[DATASET — start]

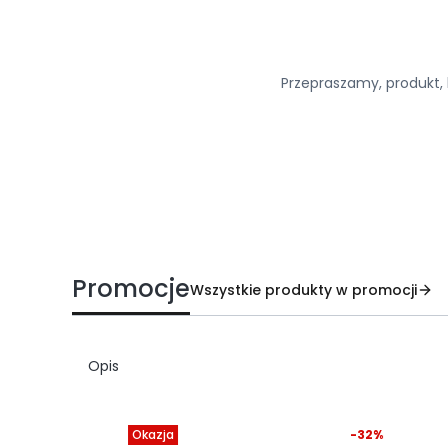
Przepraszamy, produkt, k
Promocje
Wszystkie produkty w promocji
Opis
%
Okazja
-32%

[DATASET — finish]

#### WORK INSTRUCTION
Restate the material above word for word, omitting the pictures.

#### ANSWER SPACE
Przepraszamy, produkt, k
Promocje
Wszystkie produkty w promocji
Opis
%
Okazja
-32%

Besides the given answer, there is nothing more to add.